When I picked up Claudia Rankine’s book, Don’t Let Me Be Lonely from the University Bookstore, I read the title and gulped. I remembered hearing those words from my grandmother before she died and I remembered saying words like them to a boyfriend who threatened to leave me during a bad spell of depression. Most vividly though, I remembered whispering similar words to my sleeping and hospital ridden sister, Liz, begging her not to die when she was considered terminally ill. I was begging her not to leave me in a world where she didn’t physically exist anymore. Furthermore, I was begging her to let me in, to help me to understand her pain and her lonliness as if somehow I could access it if only she gave me permission.
The words “Don’t Let Me Be Lonely” are imperative; they suggest a begging command, a helpless inquiry, a fear of abandonment. These emotions are echoed throughout Rankine’s novel and for awhile we are led to believe that the root of her loneliness is in feeling that nobody could possibly understand her feelings of abandonment, which is true, however, the roots extend beyond that. Because she understands her own sense of loneliness and knows that no one will ever know exactly what it feels like, she in turn, understands that she will never know how the people she loves the most experience their pain from being alone. Textual examples include her sister who loses her husband and children, and her friend who loses her mother and continues to wear her coat in order to feel some sort of lingering connection to the woman she has lost. Rankine reminds herself that it is not her responsibility to feel grief for these people because no grief that she feels will give her access to the grief of her loved ones.

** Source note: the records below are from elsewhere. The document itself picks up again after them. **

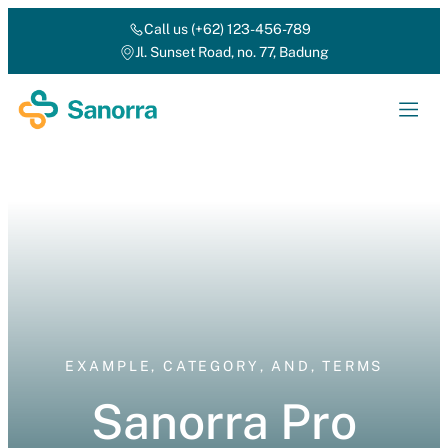
Call us (+62) 123-456-789
Jl. Sunset Road, no. 77, Badung
EXAMPLE
,
CATEGORY
,
AND
,
TERMS
Sanorra Pro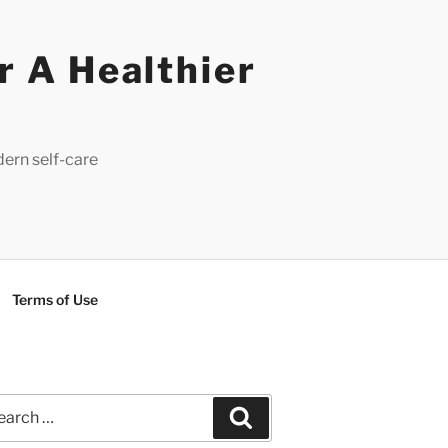
r A Healthier
dern self-care
Terms of Use
rch
Search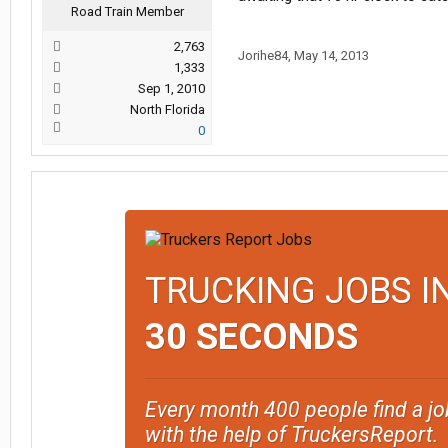
Road Train Member
2,763
Jorihe84
,
May 14, 2013
1,333
Sep 1, 2010
North Florida
0
TRUCKING JOBS I
30 SECONDS
Every month 400 people find a jo
with the help of TruckersReport.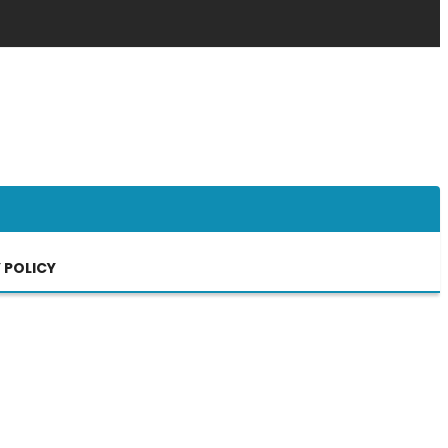
 POLICY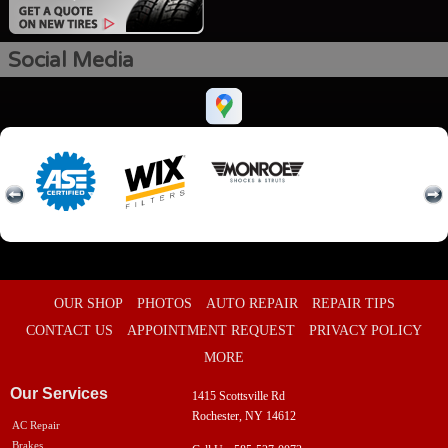
Social Media
OUR SHOP
PHOTOS
AUTO REPAIR
REPAIR TIPS
CONTACT US
APPOINTMENT REQUEST
PRIVACY POLICY
MORE
Our Services
1415 Scottsville Rd
Rochester, NY 14612
AC Repair
Brakes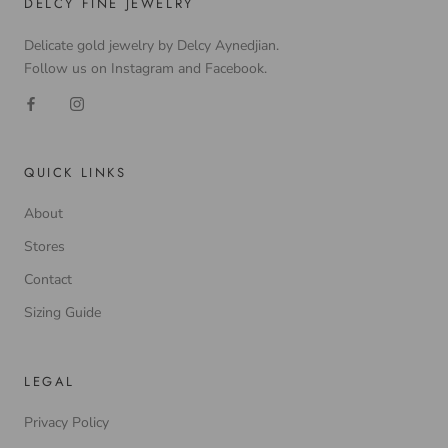
DELCY FINE JEWELRY
Delicate gold jewelry by Delcy Aynedjian.
Follow us on Instagram and Facebook.
QUICK LINKS
About
Stores
Contact
Sizing Guide
LEGAL
Privacy Policy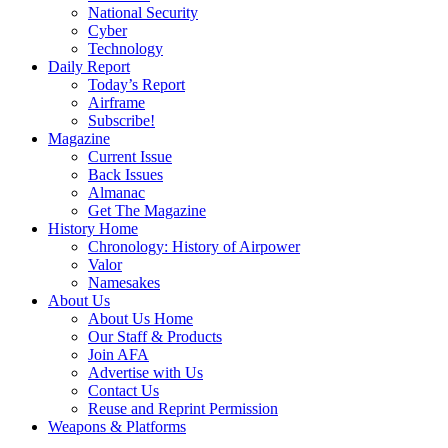
National Security
Cyber
Technology
Daily Report
Today’s Report
Airframe
Subscribe!
Magazine
Current Issue
Back Issues
Almanac
Get The Magazine
History Home
Chronology: History of Airpower
Valor
Namesakes
About Us
About Us Home
Our Staff & Products
Join AFA
Advertise with Us
Contact Us
Reuse and Reprint Permission
Weapons & Platforms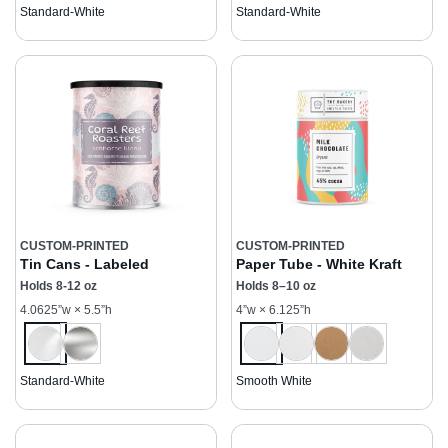
Standard-White
Standard-White
CUSTOM-PRINTED
CUSTOM-PRINTED
Tin Cans - Labeled
Paper Tube - White Kraft
Holds 8-12 oz
Holds 8–10 oz
4.0625”w × 5.5”h
4”w × 6.125”h
Standard-White
Smooth White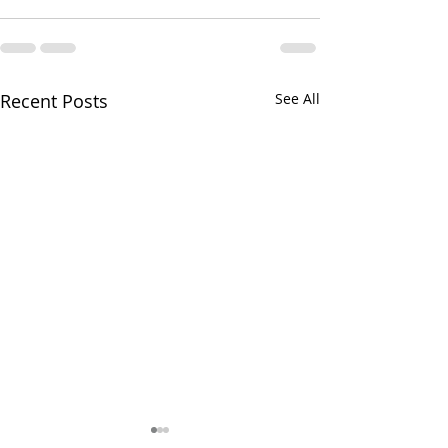
Recent Posts
See All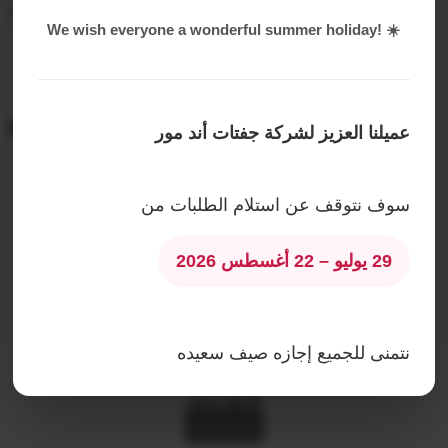
Water proof White and transparent papers for wrapping
We wish everyone a wonderful summer holiday! ☀️
Related products
عميلنا العزيز لشركة جفتات أند مور
The Red Magic Box – The Rituals Set of Ayurveda
سوف نتوقف عن استلام الطلبات من
AED
490.00
Read More
29 يوليو – 22 أغسطس 2026
Hey Sugar Mom Product
AED
266.00
Read More
نتمنى للجميع إجازه صيف سعيده
Love bouquet
AED
200.00
Add To Cart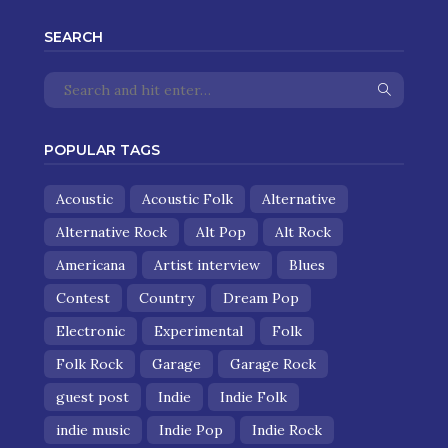
SEARCH
POPULAR TAGS
Acoustic
Acoustic Folk
Alternative
Alternative Rock
Alt Pop
Alt Rock
Americana
Artist interview
Blues
Contest
Country
Dream Pop
Electronic
Experimental
Folk
Folk Rock
Garage
Garage Rock
guest post
Indie
Indie Folk
indie music
Indie Pop
Indie Rock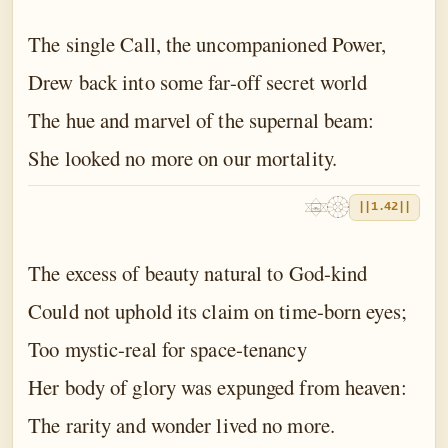
The single Call, the uncompanioned Power,
Drew back into some far-off secret world
The hue and marvel of the supernal beam:
She looked no more on our mortality.
||1.42||
The excess of beauty natural to God-kind
Could not uphold its claim on time-born eyes;
Too mystic-real for space-tenancy
Her body of glory was expunged from heaven:
The rarity and wonder lived no more.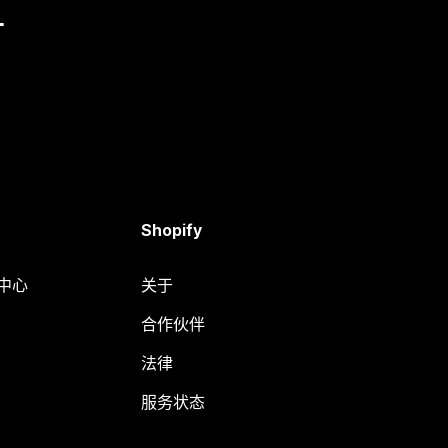
量
Shopify
助中心
关于
合作伙伴
法律
服务状态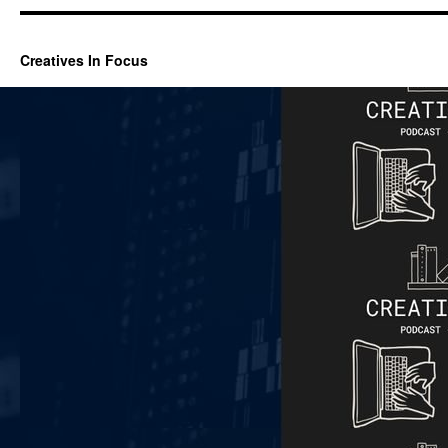
Creatives In Focus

While at times her prose, poetry, prose poetry and images may seem unnecessarily cynical and weighted down in darkness, she is conveying her experience from the bottom of a pit that I’m sure we’ve all crept in and around within our lives already. Perhaps we have an issue with her cynicism because we are fortunate enough to be able to take the position of the spectator that she addresses with the quote that precedes the novel. We don’t have to feel her pain, but we do have to touch it and poke at it just to try to understand it. In doing so, we gain small spurts of access to her loneliness, a realm of abandonment that we can all relate to as we stare at the images of static television sets begging to be turned off. We flip the page to avoid it, full well knowing it’s still there frozen in black and white pixels and causing a low hum to echo in our ears. It’s a reminder to keep turning the pages; the faster and farther you go, the sooner you get away from it until suddenly you turn the page, and there’s another one staring at you.
I ask those in the class who felt drowned in the aforementioned darkness to consider the Latin phrase “lux in tenebrism.” It means “light in darkness.” The phrase is usually used in regards to paintings, especially those of Caravaggio, but I think it applies here. The darkness is the overwhelming sense of loneliness. The light comes from Rankine’s decision to document it and our subsequent willingness to read it. In doing so, we understand her point exactly. She is giving us permission to try to understand her loneliness and at the end of the novel we realize that we can’t holistically understand it or feel it because it is uniquely hers, despite the open and intimate portrayal of it. In the same regard, this conclusion confirms the title. Don’t Let Me Be Lonely. We can not completely understand her pain, and thus, we are forced to continue to let her be lonely despite a world of anonymous eyes who read and relate to her words. As she explains on page sixty-one, loneliness is what we can’t do for each other.